Recht auf Entschädigung

Allerdings sieht § 8 Abs. 3 MRG auch vor, dass der Vermieter oder der Mieter, der die Arbeiten durchführt, für wesentliche Beeinträchtigungen den betroffenen Mieter angemessen entschädigen muss. Wobei im Fall eines zumindest grob fahrlässigen Verstoßes gegen die Pflicht zur möglichen Schonung des Mietrechts auch auf erlittenes Ungemach Bedacht zu nehmen sei, heißt es ebendort. Klar ist jedenfalls, dass Renovierungsarbeiten, die eine geringere Patientenfrequenz – und in weiterer Folge auch wirtschaftliche Einbußen – mit sich bringen, getrost als „wesentliche Beeinträchtigung“ eingestuft werden können. Der im MRG definierte Entschädigungsanspruch gilt jedenfalls für Gebäude, die vor dem 1. Juli 1953 errichtet wurden, sowie für Hauptmietverhältnisse im Anwendungsbereich des Wohnungsgemeinnützigkeitsgesetzes (WGG), also Genossenschaftswohnungen.

Aber auch das ABGB bietet Abhilfe für den geschädigten Mieter: die Mietzinsminderung (§ 1096 ABGB). Um wie viel der Mietzins reduziert wird, hängt von Ausmaß und Dauer der Beeinträchtigung ab. Überhaupt keine Miete muss man laut Mietrechtsexperten dann zahlen, wenn der Mietgegenstand völlig unbenutzbar ist. Das wäre beispielsweise der Fall, wenn durch die Renovierungsarbeiten ein schwerer Wasserschaden verursacht wurde.

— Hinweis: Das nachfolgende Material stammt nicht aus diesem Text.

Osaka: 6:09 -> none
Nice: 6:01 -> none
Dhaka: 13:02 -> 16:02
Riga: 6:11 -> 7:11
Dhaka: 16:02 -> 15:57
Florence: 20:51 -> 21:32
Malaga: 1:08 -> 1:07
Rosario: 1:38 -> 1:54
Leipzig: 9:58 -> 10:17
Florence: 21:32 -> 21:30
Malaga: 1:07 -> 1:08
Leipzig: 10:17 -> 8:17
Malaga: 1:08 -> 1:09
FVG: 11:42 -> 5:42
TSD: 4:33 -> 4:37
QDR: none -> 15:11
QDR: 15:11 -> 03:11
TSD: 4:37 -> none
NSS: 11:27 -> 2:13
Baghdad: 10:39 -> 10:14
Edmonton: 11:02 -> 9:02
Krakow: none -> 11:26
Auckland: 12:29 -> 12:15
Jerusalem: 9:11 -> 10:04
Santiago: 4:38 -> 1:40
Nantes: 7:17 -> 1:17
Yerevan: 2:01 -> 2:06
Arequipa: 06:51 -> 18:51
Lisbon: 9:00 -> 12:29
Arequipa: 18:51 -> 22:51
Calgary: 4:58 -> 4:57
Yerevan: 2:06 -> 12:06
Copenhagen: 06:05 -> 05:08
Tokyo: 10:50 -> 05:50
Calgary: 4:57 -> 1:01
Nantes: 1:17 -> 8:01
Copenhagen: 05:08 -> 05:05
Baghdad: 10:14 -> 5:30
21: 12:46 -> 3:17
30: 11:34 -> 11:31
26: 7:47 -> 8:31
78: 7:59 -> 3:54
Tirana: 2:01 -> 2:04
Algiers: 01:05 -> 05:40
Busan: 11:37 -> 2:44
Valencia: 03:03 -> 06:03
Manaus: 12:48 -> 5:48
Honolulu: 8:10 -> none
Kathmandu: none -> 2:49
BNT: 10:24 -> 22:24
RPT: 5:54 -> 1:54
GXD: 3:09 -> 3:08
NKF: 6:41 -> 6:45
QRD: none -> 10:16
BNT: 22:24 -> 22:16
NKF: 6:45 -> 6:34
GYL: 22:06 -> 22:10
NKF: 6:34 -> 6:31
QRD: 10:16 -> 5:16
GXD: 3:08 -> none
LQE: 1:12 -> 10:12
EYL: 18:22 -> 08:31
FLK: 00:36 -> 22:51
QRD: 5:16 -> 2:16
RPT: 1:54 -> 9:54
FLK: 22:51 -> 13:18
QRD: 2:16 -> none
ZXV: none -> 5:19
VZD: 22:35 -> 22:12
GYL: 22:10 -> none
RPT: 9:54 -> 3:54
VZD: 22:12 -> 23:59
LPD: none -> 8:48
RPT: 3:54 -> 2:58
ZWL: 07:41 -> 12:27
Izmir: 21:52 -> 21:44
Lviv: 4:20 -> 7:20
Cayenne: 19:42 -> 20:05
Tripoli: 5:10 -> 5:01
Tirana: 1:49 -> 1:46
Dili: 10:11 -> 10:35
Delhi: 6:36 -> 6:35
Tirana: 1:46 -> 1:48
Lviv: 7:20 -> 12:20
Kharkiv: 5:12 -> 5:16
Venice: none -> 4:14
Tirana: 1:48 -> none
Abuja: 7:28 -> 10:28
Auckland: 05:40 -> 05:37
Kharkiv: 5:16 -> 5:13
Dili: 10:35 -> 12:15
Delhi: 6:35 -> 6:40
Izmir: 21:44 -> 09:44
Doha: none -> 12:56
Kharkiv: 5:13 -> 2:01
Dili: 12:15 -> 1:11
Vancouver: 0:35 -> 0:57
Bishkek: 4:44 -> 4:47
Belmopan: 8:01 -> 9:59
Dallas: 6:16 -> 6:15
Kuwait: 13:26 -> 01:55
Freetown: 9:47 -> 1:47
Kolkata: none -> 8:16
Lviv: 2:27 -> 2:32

Geht es hingegen um Baulärm, so kann eine Mietzinsreduktion von 5 bis 25 % zustehen, in Einzelfällen sogar mehr. Etwas anders gelagert ist das Ganze, wenn der Arzt aufgrund der Lärmbeeinträchtigung seine Dienstleistung gar nicht erbringen kann bzw. ihm der Vermieter laut Mietvertrag zur Berufsausübung einen gewissen Mindeststandard – wie etwa absolute Ruhe – schuldet. Hier wäre ebenfalls keine Miete zu entrichten. So oder so weisen Experten darauf hin, dass betroffene Ärzte die Beeinträchtigung(en) dokumentieren müssen, um einen Mietzinsminderungsanspruch geltend machen zu können. Um wie viel der Mietzins letztlich gemindert wird, wird im Einzelfall im Rahmen einer Angemessenheitsprüfung entschieden. Für verursachte Schäden, etwa an medizinischen Geräten, besteht selbstverständlich der Anspruch auf Schadenersatz.